Headline consumer inflation in the US now sits at 2.5%, above the Fed’s 2% target. If you look at the five year five year forward for US inflation (a market measure of long-term inflation expectations) you can see that long-term inflation expectations are drifting downwards. This suggests that markets expect the Fed to be quite successful in curbing inflation over the long-term.
As the Fed raises interest rates towards a more “normal” level, it raises the question of what “normal” actually means. There’s a view that the normal (so-called equilibrium) level of interest rates will be lower in the future than it has been in the past. In other words, the US economy might respond more quickly to higher interest rates than in the past.
Is the interest rate going to rise on my cash account?
Currently interest rates on bank accounts are rather low and this partly reflects the 0.25% Bank of England base rate.
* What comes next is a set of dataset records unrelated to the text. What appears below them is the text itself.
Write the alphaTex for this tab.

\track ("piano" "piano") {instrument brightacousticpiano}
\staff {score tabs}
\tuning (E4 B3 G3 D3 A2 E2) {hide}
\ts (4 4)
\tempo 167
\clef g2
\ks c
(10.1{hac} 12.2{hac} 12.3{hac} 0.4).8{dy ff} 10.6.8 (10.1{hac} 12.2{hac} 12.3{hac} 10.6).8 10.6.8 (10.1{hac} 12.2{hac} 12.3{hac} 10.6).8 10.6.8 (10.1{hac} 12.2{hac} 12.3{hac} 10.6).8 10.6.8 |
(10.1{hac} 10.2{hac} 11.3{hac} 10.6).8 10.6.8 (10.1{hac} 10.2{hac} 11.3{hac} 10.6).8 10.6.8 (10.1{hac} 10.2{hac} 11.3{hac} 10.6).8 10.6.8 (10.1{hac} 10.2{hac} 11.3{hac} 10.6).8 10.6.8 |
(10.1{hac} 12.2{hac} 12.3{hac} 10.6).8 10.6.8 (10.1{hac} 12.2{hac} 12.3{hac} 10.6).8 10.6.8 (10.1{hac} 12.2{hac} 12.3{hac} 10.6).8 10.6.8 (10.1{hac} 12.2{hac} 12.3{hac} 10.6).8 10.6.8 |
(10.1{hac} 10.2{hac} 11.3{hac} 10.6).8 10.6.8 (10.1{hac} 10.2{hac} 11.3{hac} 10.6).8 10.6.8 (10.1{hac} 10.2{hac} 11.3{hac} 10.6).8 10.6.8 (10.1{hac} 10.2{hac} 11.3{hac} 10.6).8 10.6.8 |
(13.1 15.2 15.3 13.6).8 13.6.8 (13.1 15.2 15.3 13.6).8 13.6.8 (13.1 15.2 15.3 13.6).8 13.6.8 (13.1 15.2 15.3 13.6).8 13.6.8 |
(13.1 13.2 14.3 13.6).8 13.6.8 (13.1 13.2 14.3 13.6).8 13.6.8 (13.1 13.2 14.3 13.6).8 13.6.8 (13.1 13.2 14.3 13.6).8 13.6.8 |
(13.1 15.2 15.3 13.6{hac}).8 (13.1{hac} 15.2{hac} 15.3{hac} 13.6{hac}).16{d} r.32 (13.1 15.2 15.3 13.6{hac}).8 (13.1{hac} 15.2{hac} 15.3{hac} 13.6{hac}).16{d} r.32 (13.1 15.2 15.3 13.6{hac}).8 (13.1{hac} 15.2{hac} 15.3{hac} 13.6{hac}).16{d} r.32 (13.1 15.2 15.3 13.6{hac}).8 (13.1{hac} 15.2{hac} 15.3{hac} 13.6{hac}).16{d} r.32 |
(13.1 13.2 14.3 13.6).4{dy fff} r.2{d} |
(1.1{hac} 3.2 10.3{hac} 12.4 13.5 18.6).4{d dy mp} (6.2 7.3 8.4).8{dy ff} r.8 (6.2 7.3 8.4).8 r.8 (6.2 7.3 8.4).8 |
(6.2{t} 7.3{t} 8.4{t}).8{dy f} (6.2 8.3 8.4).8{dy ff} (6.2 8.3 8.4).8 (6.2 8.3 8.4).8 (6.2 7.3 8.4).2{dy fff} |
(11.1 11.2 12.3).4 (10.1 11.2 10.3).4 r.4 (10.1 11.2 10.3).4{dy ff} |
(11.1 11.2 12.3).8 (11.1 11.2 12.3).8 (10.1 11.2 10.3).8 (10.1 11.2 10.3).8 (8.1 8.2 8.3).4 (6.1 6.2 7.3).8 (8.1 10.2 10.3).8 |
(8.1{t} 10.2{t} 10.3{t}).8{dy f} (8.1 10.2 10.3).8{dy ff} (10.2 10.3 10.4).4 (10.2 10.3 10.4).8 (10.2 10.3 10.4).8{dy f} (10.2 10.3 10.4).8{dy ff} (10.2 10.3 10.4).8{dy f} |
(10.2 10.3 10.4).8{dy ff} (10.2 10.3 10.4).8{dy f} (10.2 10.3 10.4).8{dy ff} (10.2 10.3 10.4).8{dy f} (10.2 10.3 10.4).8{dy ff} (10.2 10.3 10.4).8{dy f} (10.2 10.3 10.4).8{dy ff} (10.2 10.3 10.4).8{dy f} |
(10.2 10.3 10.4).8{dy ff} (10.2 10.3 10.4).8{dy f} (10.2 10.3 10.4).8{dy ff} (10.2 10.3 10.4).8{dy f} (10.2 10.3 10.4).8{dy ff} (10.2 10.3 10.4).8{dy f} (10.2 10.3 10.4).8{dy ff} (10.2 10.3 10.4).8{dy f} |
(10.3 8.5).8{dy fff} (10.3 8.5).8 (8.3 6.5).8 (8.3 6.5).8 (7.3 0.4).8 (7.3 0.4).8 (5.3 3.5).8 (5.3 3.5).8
With the best cash ISA offering 1.05% according to Money Saving Expert, you’re ultimately losing value against the current 1.8% inflation. If you’re saving, inflation should be used as your benchmark.
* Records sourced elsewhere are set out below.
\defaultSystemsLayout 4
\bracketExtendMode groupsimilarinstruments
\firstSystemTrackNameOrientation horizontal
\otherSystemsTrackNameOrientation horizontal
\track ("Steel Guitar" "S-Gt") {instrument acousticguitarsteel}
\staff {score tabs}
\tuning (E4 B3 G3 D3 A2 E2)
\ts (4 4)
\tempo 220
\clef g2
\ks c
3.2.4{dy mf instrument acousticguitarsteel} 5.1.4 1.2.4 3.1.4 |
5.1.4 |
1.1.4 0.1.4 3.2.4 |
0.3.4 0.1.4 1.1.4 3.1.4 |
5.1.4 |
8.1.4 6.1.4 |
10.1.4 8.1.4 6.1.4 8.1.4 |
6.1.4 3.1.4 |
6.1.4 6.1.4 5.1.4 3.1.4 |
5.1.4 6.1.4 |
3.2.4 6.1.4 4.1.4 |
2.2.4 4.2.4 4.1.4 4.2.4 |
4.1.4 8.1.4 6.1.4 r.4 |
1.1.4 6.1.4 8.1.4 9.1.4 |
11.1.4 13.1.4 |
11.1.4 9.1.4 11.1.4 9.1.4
From an economic perspective there are two reasons you might keep your money in a cash account:
- You think financial markets might be overvalued so cash looks more favourable.
- Interest rates are about to normalise so you’ll start earning money again.
Looking to what is happening in the US, interest rates could start to normalise the economy at a lower level than we’ve been used to. So we might be looking at a situation where interest rates never come back to where they once were.
This isn’t the doom and gloom story we might think it is though. Yes, we might have to turn our backs on the cash ISA forever, but there are still tax savings to be made from a stocks and shares ISA. This could be a new economic order where it’s cheaper to borrow money, making mortgages and student loans more affordable. With student loans where they are currently, and my children still about ten years from starting the application process, lower interest rates don’t look as terrible as one might think, provided you’re prepared to look to the markets and consider investing.